Nowhere is the league’s tilt toward defense more pronounced than in Denver, where the Broncos are giving up just 16.4 points a game but are 2-5 because their odious offense is averaging just 14.3 points per game.

That has Denver fans wondering if they didn’t get themselves a lemon in Wilson, who cost the Broncos three players and four high draft picks plus a $245 million extension before the season.

Wilson’s five TD throws in six games puts him on pace for 13 this season, a year after he threw for 25 touchdowns and two years after he had a career-best 40 in Seattle.

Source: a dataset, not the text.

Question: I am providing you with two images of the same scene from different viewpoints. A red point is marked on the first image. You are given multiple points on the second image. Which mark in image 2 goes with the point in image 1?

His struggles in Hackett’s hybrid offense come just months after the Walton-Penner ownership group paid a global sports record $4.65 billion for the team but have seen thousands of empty seats at Empower Field and thousands of fans streaming for the exits in crunch time to beat the traffic rather than watch the Broncos fall short again.

Hackett is on the hot seat just two months into his rookie season as head coach and general manager George Paton might be getting sweaty himself.

“When your defense is playing as well as our defense is you shouldn’t be losing games. That’s just point blank, period, a fact,” Rypien said after the Broncos’ 16-9 loss to the Jets Sunday that gave them five losses by an average of 4.6 points.

“We have to figure out what we can do to turn this thing around,” said Rypien, echoing Brady in Tampa, Rodgers in Green Bay and Reich in Indianapolis as their teams stumble toward the season’s halfway point with unenviable records, sputtering offenses and few, if any, answers.